Miller, David (dir).  Midnight Lace, Universal Pictures, 1960.

Scott, Ridley (dir).  Alien, Twentieth Century Fox, 1979.

Sirk, Douglas (dir).  Lured, United Artists, 1947.

Tourneur, Jacques (dir).  Cat People, RKO, 1942.

Wise, Robert (dir).  The Haunting, MGM, 1963.

*Paper originally written for Horror and Sci-Fi, Prof. Ed Guerrero.  Copyright Lauren Humphries-Brooks 2009

Author: Lauren

Lauren Humphries-Brooks is a writer, editor, and media journalist. She holds a Master’s degree in Cinema Studies from New York University, and in Creative Writing from the University of Edinburgh. She regularly contributes to film and pop culture websites, and has written extensively on Classical Hollywood, British horror films, and the sci-fi, fantasy, and horror genres.
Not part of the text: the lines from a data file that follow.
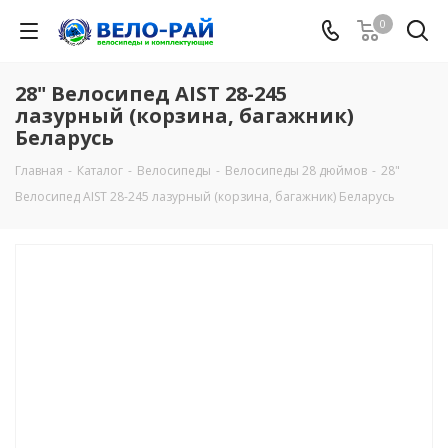
0
28" Велосипед AIST 28-245
лазурный (корзина, багажник)
Беларусь
Главная
-
Каталог
-
Велосипеды
-
Велосипеды 28 дюймов
-
28"
Велосипед AIST 28-245 лазурный (корзина, багажник) Беларусь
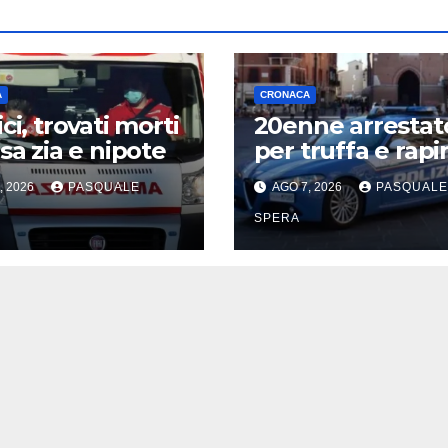
A
CRONACA
ci, trovati morti
20enne arrestat
asa zia e nipote
per truffa e rapi
, 2026
PASQUALE
AGO 7, 2026
PASQUALE
SPERA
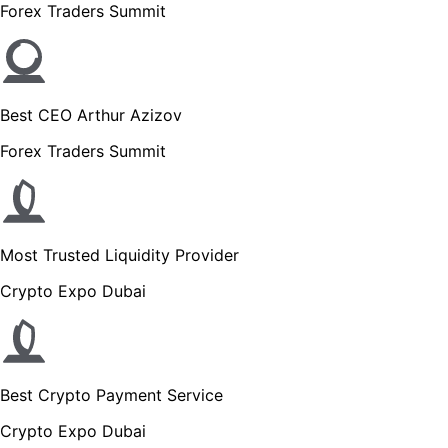
Forex Traders Summit
Best CEO Arthur Azizov
Forex Traders Summit
Most Trusted Liquidity Provider
Crypto Expo Dubai
Best Crypto Payment Service
Crypto Expo Dubai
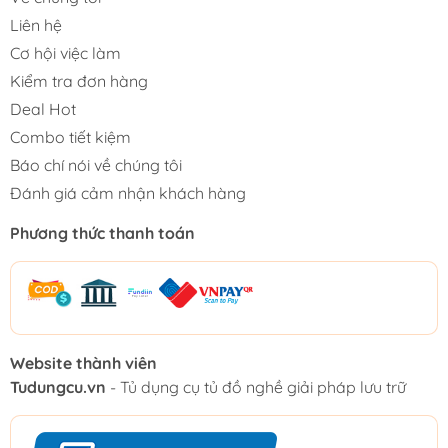
Liên hệ
Cơ hội việc làm
Kiểm tra đơn hàng
Deal Hot
Combo tiết kiệm
Báo chí nói về chúng tôi
Đánh giá cảm nhận khách hàng
Phương thức thanh toán
Website thành viên
Tudungcu.vn
- Tủ dụng cụ tủ đồ nghề giải pháp lưu trữ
She currently works as a freelance copyeditor and proofreader.

2 thoughts on “The Haunted Feminine Part 1”

  1. With reference to Suspicion, I have always been interested in the perceived relationship between 1950s Hitchcock and Highsmith’s fiction, the films watering down the edge provided in the novels (I have no idea what has been written on this, but see it as studio interference). In Suspicion, she is right, not wrong, about her husband; the ending is as ridiculous as that imposed on Ambersons. It is only with Vertigo that the Hitch narrative is allowed to come anywhere near the Highsmith narrative.

    1. I’m not certain I would go so far as to say it’s as ridiculous as ‘Ambersons’ ending, but I agree that it does not work as well as the planned ending. It was mostly due to the studio not wanting Cary Grant to play a killer: Grant wanted to do it, Hitch wanted to do it, but the studio would not let it happen. But there is a reading of the film that the extremity of the ‘happy ending’ is Hitch’s point; that Grant actually is a killer and he simply failed here, and there’s a veiled threat in the way he puts his arm around her at the end. What I do find interesting about the film is that it works both ways, and you can see where both endings come from.